[We've just announced our Samsung-RADVISION VC240 HD videoconferencing LCD monitor and our BEEHD videophone engine. What we've noticed is that customers tend to ask a lot about our video codec in these products. Amit Klir, our "resident media specialist" for BEEHD explains what makes the video codec in our client product so great]
As when giving a gift, customizing it makes the gift so much more effective: the same hold true with video codecs. When looking for one, you need to think of what it is going to be used for. You need to make sure that the codec you choose is going to optimize the task at hand. The best of video codecs are application-dependent, allowing you to get the most bang for your buck.
Amit Lavi, the product manager of the BEEHD, asked me to write a bit about what it is that makes our video codec perfect for visual communications purposes. Here’s the list that I came up with (though there are more benefits than those enumerated here):
Visual communication happen in real time.
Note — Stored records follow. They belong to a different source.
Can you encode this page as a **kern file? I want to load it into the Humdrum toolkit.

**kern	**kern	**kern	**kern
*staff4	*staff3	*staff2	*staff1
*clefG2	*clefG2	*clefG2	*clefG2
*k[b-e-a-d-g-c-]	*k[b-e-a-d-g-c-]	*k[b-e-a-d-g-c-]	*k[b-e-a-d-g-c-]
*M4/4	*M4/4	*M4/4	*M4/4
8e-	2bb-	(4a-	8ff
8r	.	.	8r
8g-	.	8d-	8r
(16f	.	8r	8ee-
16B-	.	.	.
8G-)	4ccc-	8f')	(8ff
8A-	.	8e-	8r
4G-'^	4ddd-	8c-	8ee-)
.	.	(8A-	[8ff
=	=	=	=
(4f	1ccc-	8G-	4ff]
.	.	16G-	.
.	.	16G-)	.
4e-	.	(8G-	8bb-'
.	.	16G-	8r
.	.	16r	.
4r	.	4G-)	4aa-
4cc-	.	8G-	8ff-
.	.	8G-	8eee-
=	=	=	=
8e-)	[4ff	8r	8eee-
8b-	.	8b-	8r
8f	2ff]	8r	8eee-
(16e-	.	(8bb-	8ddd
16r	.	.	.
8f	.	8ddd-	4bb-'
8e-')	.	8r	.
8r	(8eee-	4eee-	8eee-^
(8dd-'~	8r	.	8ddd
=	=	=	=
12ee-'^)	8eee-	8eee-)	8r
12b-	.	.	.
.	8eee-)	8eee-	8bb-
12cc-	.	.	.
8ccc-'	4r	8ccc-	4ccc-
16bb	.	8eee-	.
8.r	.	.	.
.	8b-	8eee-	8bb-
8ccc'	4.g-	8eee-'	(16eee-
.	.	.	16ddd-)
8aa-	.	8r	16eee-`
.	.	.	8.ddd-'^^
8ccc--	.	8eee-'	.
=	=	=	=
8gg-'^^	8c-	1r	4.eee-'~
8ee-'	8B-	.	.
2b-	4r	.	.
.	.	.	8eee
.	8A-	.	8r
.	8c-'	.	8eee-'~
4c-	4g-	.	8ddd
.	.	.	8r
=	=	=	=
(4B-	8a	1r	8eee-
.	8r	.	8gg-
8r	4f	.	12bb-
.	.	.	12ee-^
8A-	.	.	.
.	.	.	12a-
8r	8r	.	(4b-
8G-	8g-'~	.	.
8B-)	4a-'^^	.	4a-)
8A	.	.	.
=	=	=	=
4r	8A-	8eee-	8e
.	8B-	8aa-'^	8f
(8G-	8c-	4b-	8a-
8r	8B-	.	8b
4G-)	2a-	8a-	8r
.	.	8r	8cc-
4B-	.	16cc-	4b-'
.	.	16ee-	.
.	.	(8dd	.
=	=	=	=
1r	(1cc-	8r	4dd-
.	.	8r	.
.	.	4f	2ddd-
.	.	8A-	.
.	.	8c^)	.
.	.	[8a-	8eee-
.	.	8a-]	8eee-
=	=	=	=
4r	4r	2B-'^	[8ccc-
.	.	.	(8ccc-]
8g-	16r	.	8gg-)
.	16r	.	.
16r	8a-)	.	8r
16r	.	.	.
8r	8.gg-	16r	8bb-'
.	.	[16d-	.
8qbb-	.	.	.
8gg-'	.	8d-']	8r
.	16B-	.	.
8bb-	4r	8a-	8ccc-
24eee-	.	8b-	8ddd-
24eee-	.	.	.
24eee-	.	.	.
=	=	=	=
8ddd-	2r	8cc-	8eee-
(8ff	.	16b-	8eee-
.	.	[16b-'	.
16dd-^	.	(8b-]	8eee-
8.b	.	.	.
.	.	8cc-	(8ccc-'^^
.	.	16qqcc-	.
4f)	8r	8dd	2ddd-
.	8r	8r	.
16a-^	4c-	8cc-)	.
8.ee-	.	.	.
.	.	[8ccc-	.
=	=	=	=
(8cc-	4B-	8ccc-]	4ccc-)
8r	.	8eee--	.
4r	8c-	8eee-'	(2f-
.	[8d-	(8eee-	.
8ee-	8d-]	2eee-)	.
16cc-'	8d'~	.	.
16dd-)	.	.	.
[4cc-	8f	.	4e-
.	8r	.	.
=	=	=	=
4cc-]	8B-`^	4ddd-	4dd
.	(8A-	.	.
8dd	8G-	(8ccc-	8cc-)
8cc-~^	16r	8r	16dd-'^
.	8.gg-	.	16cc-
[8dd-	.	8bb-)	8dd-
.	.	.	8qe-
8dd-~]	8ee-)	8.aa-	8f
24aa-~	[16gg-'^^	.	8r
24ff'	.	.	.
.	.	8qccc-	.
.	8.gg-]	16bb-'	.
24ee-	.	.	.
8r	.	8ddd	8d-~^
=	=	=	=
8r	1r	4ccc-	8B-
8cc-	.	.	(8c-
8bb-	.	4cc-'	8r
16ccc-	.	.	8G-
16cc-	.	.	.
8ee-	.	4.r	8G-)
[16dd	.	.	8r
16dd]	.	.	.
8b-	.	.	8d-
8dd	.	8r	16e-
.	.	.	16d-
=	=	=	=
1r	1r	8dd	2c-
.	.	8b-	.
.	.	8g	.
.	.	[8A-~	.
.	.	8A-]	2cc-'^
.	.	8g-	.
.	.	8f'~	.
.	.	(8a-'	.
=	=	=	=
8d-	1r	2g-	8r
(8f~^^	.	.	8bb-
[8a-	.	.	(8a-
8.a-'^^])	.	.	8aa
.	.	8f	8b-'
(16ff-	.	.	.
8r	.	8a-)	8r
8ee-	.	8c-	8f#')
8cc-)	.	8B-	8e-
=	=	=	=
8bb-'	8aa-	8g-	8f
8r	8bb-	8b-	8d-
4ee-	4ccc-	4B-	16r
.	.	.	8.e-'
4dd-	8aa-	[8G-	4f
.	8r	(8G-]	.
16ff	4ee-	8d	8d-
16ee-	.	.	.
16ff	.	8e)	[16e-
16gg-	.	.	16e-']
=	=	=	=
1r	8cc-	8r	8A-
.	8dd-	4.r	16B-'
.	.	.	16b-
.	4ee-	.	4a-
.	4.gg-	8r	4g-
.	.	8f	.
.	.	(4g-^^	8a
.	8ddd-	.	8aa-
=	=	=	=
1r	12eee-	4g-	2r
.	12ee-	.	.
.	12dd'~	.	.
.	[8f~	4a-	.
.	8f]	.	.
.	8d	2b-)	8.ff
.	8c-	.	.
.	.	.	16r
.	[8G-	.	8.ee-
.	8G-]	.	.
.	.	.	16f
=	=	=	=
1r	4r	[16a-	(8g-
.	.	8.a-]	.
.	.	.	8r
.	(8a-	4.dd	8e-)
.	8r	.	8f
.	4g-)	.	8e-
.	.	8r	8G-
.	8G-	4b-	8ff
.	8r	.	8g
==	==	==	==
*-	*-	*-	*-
In order to send an encoded video stream that is coming at you at 30 frames per second, through a remote video stream it has to follow real-time constraints by encoding each one of the frames in 1/30 of a second. If It doesn’t, you’re going to either lose frames or overflow. Doing all of this in high definition is hard- really hard 108,000 macroblocks have to be processed each second in order for high definition real time visual communication to happen. That’s a lot.
When talking about our embedded BEEHD product, we are using the TI DM6467 processor. This processor includes multiple hardware accelerators for H.264 coding. While the DM6467 is a great multimedia processor, it is quite complex, as it packs together a co-processor, a DSP, a DMA engine and memory cache. It was important for us to use the DM6467 efficiently, so we took the time to design the codec in a way that will take advantage of all these hardware components.
While real-time constraints are important but there’s also the issue of latency. Have you ever seen live broadcastings of people communicating from different countries? The anchor asks a question, and then waits for a few seconds until the reporter “on the ground” hears the question on his side. This annoying pause is what latency is all about.
When talking about visual communications, you want the latency to be as low as possible. The rule of thumb is that latencies of over 200 milliseconds are annoying.
In visual communication systems, the path the video stream has to go through is quite long, and each of the tasks along the path may affect latency. The main cause for latency is the codec’s processing time and the network.
An H.264 HD video encoder yields frames that are too big to send over the network. This is why an H.264 frame used in visual communication is split into slices. Codecs will usually work on the frame level requiring the media system to split the encoded frames into slices before sending them and then compounding the sliced network packets back into frames before decoding them.
In order to reduce the latency as much as possible, our codec encodes and decodes the video on the slice level instead of the frame level, giving us several advantages as it removes the need for the media system to deal with frame fragmentation and it enables us to send packets before a full frame is encoded thereby speeding up the process and reducing latency.
~280 milliseconds end-to-end latency in BEEHD
* over 140 milliseconds attributed to an external off-the-shelf camcorder)
There are two common rate control techniques in video coding: VBR and CBR. In real-time visual communications, only CBR is acceptable, as the nature of VBR will cause bursts in bandwidth utilization, leading to delay and packet loss.
CBR vs VBR
CBR means that the “budget” of bits for a constant period of time should not vary. For visual communications, that period of time is usually fixed to a short time period – about a second. In such cases, it is important that the granularity in which the rate control mechanism used will be as small as possible, in order to maintain the video quality in the encoder.
While some encoders use frame level granularity (3600 macroblocks for HD), our codec’s basic unit for rate control is several macroblocks in size, which is why we are able to distribute our “budgeted” bits efficiently without losing quality.
Rate Distortion Optimization
This one is not specific to visual communication and makes sense to any video application. When encoding video, you make compromises; you lose data for the sake of being able to compress and send it over the network. Under a constraint of a given rate, you apply some distortion to the video you capture and encode. The biggest issue is how to optimize the captured video so that the distortion will be as low as possible.
The H.264 standard provides many (some say too many) modes allowing you to encode a macroblock. Picking the best mode means getting the best quality over a given rate. Only problem is – selecting the right one requires a lot of computation that needs to happen in real-time.
Putting is simply, our codec is rate-distortion optimized.
While the issues above make our codec an excellent choice for visual communications, we do have an added bonus: we’ve got SVC support in it as well, making it robust against network losses – and that’s what really makes all the difference in the world.